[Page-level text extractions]
───
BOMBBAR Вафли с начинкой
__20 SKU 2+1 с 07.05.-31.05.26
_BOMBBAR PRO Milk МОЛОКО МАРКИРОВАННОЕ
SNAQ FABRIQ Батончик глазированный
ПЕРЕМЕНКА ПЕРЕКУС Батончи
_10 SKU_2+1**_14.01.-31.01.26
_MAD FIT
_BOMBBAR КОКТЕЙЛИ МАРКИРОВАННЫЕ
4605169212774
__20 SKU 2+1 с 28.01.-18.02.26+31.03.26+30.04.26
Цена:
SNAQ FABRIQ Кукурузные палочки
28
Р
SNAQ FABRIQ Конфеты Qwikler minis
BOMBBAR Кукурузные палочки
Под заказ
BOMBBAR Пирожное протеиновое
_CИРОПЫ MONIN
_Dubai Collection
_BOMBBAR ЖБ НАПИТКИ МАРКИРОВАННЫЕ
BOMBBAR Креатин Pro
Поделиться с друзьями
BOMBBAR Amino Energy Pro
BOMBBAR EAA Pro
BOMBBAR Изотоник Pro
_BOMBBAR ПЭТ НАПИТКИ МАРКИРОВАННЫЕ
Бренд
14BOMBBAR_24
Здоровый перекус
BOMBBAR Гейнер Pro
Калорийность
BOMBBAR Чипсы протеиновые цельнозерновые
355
───
Exercise instructions
The complete data above is to be written out again as it stands.

Response
BOMBBAR Вафли с начинкой
__20 SKU 2+1 с 07.05.-31.05.26
_BOMBBAR PRO Milk МОЛОКО МАРКИРОВАННОЕ
SNAQ FABRIQ Батончик глазированный
ПЕРЕМЕНКА ПЕРЕКУС Батончи
_10 SKU_2+1**_14.01.-31.01.26
_MAD FIT
_BOMBBAR КОКТЕЙЛИ МАРКИРОВАННЫЕ
4605169212774
__20 SKU 2+1 с 28.01.-18.02.26+31.03.26+30.04.26
Цена:
SNAQ FABRIQ Кукурузные палочки
28
Р
SNAQ FABRIQ Конфеты Qwikler minis
BOMBBAR Кукурузные палочки
Под заказ
BOMBBAR Пирожное протеиновое
_CИРОПЫ MONIN
_Dubai Collection
_BOMBBAR ЖБ НАПИТКИ МАРКИРОВАННЫЕ
BOMBBAR Креатин Pro
Поделиться с друзьями
BOMBBAR Amino Energy Pro
BOMBBAR EAA Pro
BOMBBAR Изотоник Pro
_BOMBBAR ПЭТ НАПИТКИ МАРКИРОВАННЫЕ
Бренд
14BOMBBAR_24
Здоровый перекус
BOMBBAR Гейнер Pro
Калорийность
BOMBBAR Чипсы протеиновые цельнозерновые
355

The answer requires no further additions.